» PROBLEM TO WORK ON
Word for word, reproduce every line of the data below.

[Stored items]

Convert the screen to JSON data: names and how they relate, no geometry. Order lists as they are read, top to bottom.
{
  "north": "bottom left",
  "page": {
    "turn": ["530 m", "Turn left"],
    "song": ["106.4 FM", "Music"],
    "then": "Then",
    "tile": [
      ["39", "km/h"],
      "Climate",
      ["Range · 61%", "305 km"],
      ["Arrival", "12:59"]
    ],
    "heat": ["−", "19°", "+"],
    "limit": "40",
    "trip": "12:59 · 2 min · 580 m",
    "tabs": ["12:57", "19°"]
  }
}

» YOUR SOLUTION
Convert the screen to JSON data: names and how they relate, no geometry. Order lists as they are read, top to bottom.
{
  "north": "bottom left",
  "page": {
    "turn": ["530 m", "Turn left"],
    "song": ["106.4 FM", "Music"],
    "then": "Then",
    "tile": [
      ["39", "km/h"],
      "Climate",
      ["Range · 61%", "305 km"],
      ["Arrival", "12:59"]
    ],
    "heat": ["−", "19°", "+"],
    "limit": "40",
    "trip": "12:59 · 2 min · 580 m",
    "tabs": ["12:57", "19°"]
  }
}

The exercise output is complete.